L’Autorité de contrôle prudentiel et de résolution, qui a pour mission de veiller à la stabilité financière en France, met en garde les banques contre tout relâchement de leur politique d’octroi de crédits immobiliers dans son enquête annuelle sur le financement de l’habitat. Objectif : prévenir une baisse soudaine des prix de l’immobilier.

« La possibilité d’un ajustement significatif à la baisse des prix de l’immobilier n’est pas à écarter, ce qui pourrait représenter un risque pour la stabilité financière. » Voilà tout l’enjeu pour l’Autorité de contrôle prudentiel et de résolution (ACPR), l’organe de supervision français de la banque et de l’assurance qui a publié en juillet, pour la troisième année consécutive, une étude sur le financement de l’habitat. Afin de prévenir un éventuel effondrement du marché, l’autorité y invite les banques à la prudence dans leur politique de gestion des crédits immobiliers : « Les établissements doivent accorder une grande attention au taux d’intérêt, qui doit intégralement tenir compte du coût des ressources, des charges opérationnelles et du coût prévisible du risque, comme à l’ensemble des autres critères d’octroi qui doivent être définis de manière prudente ».

Les banques n’ont pas attendu les conseils de l’ACPR pour s’exécuter. Dans cette enquête réalisée auprès des principaux établissements de crédit distributeurs de prêts à l’habitat, notamment via des « missions de contrôle sur place », l’ACPR confirme ce que les banques se refusent d’annoncer publiquement : elles ont durci leurs conditions d’octroi de crédits à l’habitat en intégrant « plus fortement la composante maîtrise des risques », et ce « en particulier depuis 2011 » selon l’ACPR. L’autorité pousse cependant les banques à resserrer encore leurs conditions d’octroi, notamment dans certains établissements où des conseillers jouissent d’un niveau de décision « trop élevé ».
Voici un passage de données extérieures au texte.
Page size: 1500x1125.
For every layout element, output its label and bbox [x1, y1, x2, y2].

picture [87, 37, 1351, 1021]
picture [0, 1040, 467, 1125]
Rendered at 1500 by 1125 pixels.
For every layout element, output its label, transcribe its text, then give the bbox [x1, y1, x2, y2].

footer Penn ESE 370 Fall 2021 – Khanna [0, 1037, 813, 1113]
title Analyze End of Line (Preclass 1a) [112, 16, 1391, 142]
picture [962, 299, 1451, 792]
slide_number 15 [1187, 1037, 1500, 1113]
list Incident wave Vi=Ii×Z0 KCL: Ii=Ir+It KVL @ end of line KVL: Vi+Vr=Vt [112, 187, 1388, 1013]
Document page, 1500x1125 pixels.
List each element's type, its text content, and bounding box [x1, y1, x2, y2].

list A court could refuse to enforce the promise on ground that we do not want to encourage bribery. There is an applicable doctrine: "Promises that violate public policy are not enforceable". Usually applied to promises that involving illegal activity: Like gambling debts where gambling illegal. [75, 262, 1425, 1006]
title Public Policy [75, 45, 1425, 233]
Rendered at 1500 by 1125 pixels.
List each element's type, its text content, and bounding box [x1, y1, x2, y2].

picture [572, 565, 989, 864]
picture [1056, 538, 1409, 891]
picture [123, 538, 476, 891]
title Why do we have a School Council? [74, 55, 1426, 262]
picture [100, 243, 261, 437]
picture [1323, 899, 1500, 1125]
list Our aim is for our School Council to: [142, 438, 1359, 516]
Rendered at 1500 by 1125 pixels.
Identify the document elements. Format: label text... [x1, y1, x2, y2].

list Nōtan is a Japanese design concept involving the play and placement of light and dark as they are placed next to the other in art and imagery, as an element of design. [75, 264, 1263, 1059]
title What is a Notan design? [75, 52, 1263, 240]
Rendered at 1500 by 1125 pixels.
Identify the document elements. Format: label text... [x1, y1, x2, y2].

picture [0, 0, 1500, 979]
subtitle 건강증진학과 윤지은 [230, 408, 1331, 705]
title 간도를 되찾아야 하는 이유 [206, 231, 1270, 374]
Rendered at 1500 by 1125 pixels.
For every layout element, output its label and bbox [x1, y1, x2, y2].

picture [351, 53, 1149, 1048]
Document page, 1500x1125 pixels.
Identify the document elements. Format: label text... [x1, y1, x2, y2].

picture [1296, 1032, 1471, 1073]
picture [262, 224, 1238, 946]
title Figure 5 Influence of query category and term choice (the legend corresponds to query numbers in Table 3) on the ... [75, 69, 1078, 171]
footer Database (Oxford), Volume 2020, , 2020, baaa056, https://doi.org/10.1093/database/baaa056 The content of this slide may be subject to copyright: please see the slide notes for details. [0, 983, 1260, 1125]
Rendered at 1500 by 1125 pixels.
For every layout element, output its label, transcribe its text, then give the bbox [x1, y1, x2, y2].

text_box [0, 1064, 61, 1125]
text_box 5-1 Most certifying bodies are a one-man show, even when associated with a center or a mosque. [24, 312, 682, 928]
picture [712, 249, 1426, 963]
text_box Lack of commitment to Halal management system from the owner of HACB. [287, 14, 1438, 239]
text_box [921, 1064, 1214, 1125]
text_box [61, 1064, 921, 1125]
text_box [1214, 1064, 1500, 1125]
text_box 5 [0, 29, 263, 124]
Un marché atone, des Français endettés

Pourquoi l’Autorité de contrôle prudentiel et de résolution invite-t-elle les banques à tant de prudence ? Car l’année 2012, sur laquelle portait l’étude, n’a vu aucune amélioration du marché. La production de crédits immobiliers a reculé de 27,6% en 2012, accentuant une baisse déjà entamée, dans de moindres proportions, en 2011. Dans le même temps, l’encours de prêts à l’habitat a affiché sa plus faible progression annuelle (+2,8% en janvier 2013) depuis 10 ans.

L’étude de l’ACPR dresse en creux un portrait peu optimiste des Français ayant emprunté pour leur achat immobilier. Certes, le taux d’endettement moyen des ménages s’est stabilisé à 30,5% en 2012, soit l’exacte même proportion qu’en 2011. Il s’agit cependant du pourcentage maximum enregistré depuis 2001. Les Français semblent d’ailleurs avoir plus de difficultés à rembourser rapidement. Si la durée initiale des prêts reste stable, avec une moyenne de 19,8 ans, la durée effective, qui représente la moyenne des durées de prêts à la date de leur amortissement, augmente : 13,3 ans en 2012 contre 12,9 ans en 2011 et 12,15 ans en 2010. En conséquence, l’ACPR conseille aux banques d’éviter « un allongement excessif de la durée des crédits immobiliers » à l'heure de la signature de l'emprunt.

Le prêt moyen en hausse

Autre signe de la situation délicate dans laquelle se trouvent les ménages demandant un crédit immobilier, le montant des prêts augmente alors que les prix de l’immobilier stagnent voire baissent légèrement quasiment partout en France depuis 2010. Le montant du prêt moyen s’établit ainsi à 135.900 euros en 2012 contre 134.000 euros en 2011 et 123.000 en 2010.

L’analyse de l’ACPR n’incite cependant pas au catastrophisme. Si la « sinistralité » du crédit immobilier continue de progresser (taux d’encours douteux bruts à 3,32% en 2012 contre 3,18% en 2011), elle est moins forte dans l’habitat que dans l’ensemble des crédits à la clientèle. Surtout, si l’Autorité encourage les banques à la prudence, elle le fait sur la base des chiffres de l’année 2012. Or au cours de l’été 2013, le marché des crédits immobiliers a connu une légère amélioration.